Whitehall private data sharing: joined up government or an accident waiting to happen?

The right of privacy and control of data is a hot topic at the moment. Google and other internet search providers are currently grappling with the far-reaching, well intentioned, but ultimately ludicrous ‘right to be forgotten’. And under proposals to be published by the Cabinet Office, personal information could be shared across Whitehall and government agencies in the not-too-distant future.

Under the proposals (reported in the Daily Telegraph), data including qualifications, financial history, criminal records and energy consumption would be shared across government departments and agencies in an effort to copy the customer analysis of the retail sector and improve the delivery of government services while reducing costs. The plans are expected to be unveiled in an autumn White Paper from the Cabinet Office and would fundamentally change the use of personal data by government, which has for years been subject to the Data Protection Act and prevented the sharing of personal information between departments and agencies.

On paper it sounds like such a good idea that it’s amazing it hasn’t already been done. The sharing of data would have the potential to ‘join-up’ government – such as identifying where individuals might need greater assistance from the State – while at the same time reducing costs. But like every good idea, it comes with great risks. As the Daily Telegraph noted, the government has in the past suffered high profile incidents of data being lost, sometimes in very public places. And despite the likes of Liberty and Big Brother Watch having apparently been consulted on the proposals, many people will be naturally nervous about the idea of an unknown number of Whitehall figures having access to information on their lives.
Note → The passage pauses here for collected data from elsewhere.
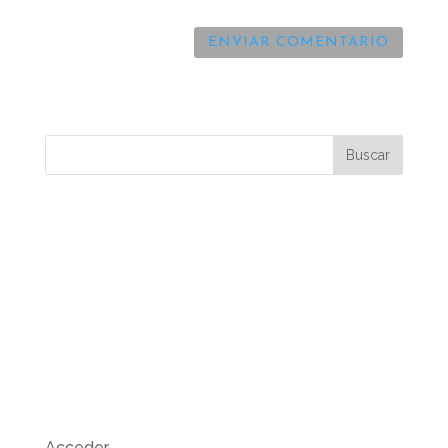
Comentarios recientes
Archivos
Categorías
No hay categorías
Meta
Acceder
The other concern is one of technology, which is how the data systems of different government departments and agencies will be joined up. The government has a frankly lamentable record on large scale IT projects, which have kept Margaret Hodge and her fellow Public Accounts Committee members busy for years. There will be enormous pressure on the Cabinet Office to ensure that this initiative doesn’t go the same way as the likes of Universal Credit or the NHS 111 service, the technical infrastructure of which has been plagued with delays and increasing costs.
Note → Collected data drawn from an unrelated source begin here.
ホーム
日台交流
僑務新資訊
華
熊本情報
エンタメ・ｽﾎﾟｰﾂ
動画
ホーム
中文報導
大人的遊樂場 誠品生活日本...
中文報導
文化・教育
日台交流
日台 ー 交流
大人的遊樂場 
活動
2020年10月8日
The principles behind the idea are sound, but if the execution is anything less than flawless then expect the government to face considerable criticism from the public, privacy groups, and of course Mrs Hodge. It might not be as headline grabbing as hospitals and schools, nor will it be the matter that determines the general election, but the Cabinet Office’s proposals will still potentially affect every UK resident and will be closely scrutinised.